[Data records — start]

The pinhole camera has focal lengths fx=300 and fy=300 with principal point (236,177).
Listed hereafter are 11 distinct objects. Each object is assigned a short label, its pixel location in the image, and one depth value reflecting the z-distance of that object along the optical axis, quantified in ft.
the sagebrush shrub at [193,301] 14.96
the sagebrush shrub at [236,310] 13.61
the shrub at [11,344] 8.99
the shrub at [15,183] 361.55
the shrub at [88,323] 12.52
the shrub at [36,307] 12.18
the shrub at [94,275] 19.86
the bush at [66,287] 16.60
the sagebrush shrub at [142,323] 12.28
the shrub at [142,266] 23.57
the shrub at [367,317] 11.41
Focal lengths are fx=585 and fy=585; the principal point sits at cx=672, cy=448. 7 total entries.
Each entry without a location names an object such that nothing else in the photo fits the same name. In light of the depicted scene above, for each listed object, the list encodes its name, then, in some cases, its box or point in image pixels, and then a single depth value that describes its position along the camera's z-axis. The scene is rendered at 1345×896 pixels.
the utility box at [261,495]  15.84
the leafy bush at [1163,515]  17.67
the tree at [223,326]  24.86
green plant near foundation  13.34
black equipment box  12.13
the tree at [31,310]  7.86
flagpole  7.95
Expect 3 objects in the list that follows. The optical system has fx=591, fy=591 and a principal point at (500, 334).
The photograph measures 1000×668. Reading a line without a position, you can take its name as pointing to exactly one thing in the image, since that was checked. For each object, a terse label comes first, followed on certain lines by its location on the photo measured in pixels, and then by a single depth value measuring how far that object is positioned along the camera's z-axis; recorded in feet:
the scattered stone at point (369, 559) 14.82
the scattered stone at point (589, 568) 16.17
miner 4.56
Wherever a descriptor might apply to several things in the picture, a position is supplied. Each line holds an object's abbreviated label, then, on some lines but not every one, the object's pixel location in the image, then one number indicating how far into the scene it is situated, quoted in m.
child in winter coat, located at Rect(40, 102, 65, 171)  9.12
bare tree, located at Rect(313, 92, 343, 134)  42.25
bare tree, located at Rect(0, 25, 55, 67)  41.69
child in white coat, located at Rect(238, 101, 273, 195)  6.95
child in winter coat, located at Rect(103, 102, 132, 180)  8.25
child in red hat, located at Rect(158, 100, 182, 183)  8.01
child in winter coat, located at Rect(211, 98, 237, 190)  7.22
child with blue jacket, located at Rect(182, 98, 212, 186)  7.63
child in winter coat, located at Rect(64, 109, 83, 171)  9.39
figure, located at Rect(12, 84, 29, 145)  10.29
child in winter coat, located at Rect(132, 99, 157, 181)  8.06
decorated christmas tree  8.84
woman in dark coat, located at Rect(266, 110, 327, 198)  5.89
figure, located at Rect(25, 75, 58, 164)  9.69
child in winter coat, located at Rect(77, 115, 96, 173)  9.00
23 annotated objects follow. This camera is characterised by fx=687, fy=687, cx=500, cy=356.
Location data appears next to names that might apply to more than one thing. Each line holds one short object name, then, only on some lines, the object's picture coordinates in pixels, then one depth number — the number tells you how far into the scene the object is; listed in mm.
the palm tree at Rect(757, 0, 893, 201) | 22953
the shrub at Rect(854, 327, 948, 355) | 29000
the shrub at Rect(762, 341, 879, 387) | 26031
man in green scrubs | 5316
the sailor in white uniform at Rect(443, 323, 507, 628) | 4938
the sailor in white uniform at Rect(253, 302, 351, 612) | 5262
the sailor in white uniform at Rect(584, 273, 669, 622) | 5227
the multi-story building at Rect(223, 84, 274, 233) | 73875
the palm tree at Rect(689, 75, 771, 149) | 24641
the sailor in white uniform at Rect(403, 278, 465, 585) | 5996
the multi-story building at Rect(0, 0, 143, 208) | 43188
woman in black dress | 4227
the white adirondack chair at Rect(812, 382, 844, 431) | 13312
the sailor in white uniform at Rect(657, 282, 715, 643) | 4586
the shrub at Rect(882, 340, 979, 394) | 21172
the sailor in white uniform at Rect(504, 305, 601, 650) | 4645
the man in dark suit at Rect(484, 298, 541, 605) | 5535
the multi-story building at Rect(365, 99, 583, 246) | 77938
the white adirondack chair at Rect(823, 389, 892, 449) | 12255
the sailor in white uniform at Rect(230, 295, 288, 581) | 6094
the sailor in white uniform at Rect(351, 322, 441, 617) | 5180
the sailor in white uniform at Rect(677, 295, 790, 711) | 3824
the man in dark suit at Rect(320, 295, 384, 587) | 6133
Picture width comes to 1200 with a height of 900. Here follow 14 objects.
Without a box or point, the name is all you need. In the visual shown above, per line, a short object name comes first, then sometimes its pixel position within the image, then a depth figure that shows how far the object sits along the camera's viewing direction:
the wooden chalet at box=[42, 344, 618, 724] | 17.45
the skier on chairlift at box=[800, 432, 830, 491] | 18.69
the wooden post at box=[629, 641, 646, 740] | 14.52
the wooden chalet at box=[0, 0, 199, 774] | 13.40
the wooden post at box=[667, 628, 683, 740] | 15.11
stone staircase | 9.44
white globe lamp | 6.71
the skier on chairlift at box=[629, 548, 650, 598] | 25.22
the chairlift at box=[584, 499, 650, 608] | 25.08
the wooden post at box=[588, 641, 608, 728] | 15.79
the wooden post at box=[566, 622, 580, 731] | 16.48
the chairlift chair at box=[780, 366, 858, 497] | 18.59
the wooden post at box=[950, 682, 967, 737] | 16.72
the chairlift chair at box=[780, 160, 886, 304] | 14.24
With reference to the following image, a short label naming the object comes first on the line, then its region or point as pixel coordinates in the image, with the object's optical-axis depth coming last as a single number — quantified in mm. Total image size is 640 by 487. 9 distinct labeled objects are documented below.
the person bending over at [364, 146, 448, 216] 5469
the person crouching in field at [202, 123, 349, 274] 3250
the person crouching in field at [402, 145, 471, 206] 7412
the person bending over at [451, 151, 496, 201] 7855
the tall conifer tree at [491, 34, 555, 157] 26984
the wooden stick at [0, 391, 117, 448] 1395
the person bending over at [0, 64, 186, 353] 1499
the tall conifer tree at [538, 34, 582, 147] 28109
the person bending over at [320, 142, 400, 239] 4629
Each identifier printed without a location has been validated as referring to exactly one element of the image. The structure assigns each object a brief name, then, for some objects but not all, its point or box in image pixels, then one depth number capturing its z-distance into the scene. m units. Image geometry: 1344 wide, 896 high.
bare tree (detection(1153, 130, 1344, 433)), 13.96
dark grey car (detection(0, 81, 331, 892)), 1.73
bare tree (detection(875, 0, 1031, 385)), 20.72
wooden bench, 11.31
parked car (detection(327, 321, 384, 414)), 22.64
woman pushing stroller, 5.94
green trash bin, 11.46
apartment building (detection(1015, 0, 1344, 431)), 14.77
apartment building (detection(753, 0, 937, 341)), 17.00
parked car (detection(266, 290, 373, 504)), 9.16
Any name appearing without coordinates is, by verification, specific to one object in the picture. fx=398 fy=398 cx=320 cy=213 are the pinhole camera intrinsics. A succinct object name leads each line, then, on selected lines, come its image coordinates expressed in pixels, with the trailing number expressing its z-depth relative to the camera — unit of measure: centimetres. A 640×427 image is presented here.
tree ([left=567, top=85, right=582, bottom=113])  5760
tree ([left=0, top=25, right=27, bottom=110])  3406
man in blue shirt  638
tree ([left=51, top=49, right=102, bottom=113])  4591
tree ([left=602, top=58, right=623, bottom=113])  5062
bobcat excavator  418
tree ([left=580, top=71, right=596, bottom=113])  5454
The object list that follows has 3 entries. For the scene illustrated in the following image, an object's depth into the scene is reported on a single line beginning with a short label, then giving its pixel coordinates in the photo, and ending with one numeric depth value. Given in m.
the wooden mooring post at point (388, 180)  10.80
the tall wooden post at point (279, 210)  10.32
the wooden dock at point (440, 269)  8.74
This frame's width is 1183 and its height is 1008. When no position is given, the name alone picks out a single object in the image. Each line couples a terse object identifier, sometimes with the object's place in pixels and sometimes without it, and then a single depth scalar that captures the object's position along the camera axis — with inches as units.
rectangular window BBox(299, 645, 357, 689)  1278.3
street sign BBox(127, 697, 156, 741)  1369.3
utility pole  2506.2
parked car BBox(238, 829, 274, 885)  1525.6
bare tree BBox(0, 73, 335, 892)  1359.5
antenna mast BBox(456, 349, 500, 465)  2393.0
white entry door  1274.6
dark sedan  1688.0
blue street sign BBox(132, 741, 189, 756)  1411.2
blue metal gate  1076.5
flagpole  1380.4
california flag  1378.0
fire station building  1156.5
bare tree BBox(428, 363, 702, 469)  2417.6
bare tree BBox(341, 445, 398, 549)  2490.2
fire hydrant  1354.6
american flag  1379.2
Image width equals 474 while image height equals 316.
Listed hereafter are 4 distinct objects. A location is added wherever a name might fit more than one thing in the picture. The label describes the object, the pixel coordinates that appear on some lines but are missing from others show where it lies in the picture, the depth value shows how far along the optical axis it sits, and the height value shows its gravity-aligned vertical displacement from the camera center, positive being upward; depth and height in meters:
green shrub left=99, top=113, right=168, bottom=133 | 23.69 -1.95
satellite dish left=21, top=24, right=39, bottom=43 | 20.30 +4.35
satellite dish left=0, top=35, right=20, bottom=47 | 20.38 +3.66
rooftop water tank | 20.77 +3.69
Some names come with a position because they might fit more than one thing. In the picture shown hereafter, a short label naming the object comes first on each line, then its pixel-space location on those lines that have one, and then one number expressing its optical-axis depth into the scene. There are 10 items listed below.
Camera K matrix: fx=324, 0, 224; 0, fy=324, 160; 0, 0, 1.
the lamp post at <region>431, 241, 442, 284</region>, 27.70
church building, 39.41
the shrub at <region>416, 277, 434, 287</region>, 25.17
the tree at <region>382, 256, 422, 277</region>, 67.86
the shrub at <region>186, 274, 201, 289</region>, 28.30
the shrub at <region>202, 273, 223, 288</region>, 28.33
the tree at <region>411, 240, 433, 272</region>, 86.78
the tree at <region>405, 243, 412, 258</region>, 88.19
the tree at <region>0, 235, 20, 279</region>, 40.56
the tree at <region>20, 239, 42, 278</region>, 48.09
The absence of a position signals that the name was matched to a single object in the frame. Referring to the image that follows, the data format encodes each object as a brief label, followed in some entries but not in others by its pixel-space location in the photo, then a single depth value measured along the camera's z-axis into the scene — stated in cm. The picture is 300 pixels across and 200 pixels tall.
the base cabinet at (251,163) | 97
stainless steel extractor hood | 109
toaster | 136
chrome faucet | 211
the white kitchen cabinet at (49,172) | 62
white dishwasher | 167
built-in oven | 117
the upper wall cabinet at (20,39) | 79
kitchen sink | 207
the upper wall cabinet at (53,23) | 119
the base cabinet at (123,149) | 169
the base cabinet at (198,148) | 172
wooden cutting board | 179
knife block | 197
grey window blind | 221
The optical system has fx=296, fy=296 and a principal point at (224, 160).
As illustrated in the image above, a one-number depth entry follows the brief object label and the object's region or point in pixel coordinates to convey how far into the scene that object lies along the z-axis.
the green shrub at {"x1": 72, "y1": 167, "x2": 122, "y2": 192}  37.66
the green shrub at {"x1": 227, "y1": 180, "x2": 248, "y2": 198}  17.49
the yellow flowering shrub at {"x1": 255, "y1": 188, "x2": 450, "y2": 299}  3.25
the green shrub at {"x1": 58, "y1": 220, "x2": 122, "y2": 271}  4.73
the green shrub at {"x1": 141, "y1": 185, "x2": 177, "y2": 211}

[Data records — finish]

- _Exercise details_
From the listing above, return the lines starting at the one with "the sailor in white uniform at Rect(657, 282, 715, 643)" and ending at the one with "the man in dark suit at Rect(320, 295, 384, 587)", both kept, exactly as they appear and nothing more.

- _Worked solution_
the sailor in white uniform at Rect(657, 282, 715, 643) | 4586
the shrub at Rect(882, 340, 979, 394) | 21172
the sailor in white uniform at Rect(504, 305, 601, 650) | 4645
the man in dark suit at Rect(484, 298, 541, 605) | 5535
the multi-story building at Rect(365, 99, 583, 246) | 77938
the white adirondack chair at Rect(823, 389, 892, 449) | 12255
the sailor in white uniform at Rect(230, 295, 288, 581) | 6094
the sailor in white uniform at Rect(351, 322, 441, 617) | 5180
the sailor in white uniform at Rect(677, 295, 790, 711) | 3824
the man in dark suit at Rect(320, 295, 384, 587) | 6133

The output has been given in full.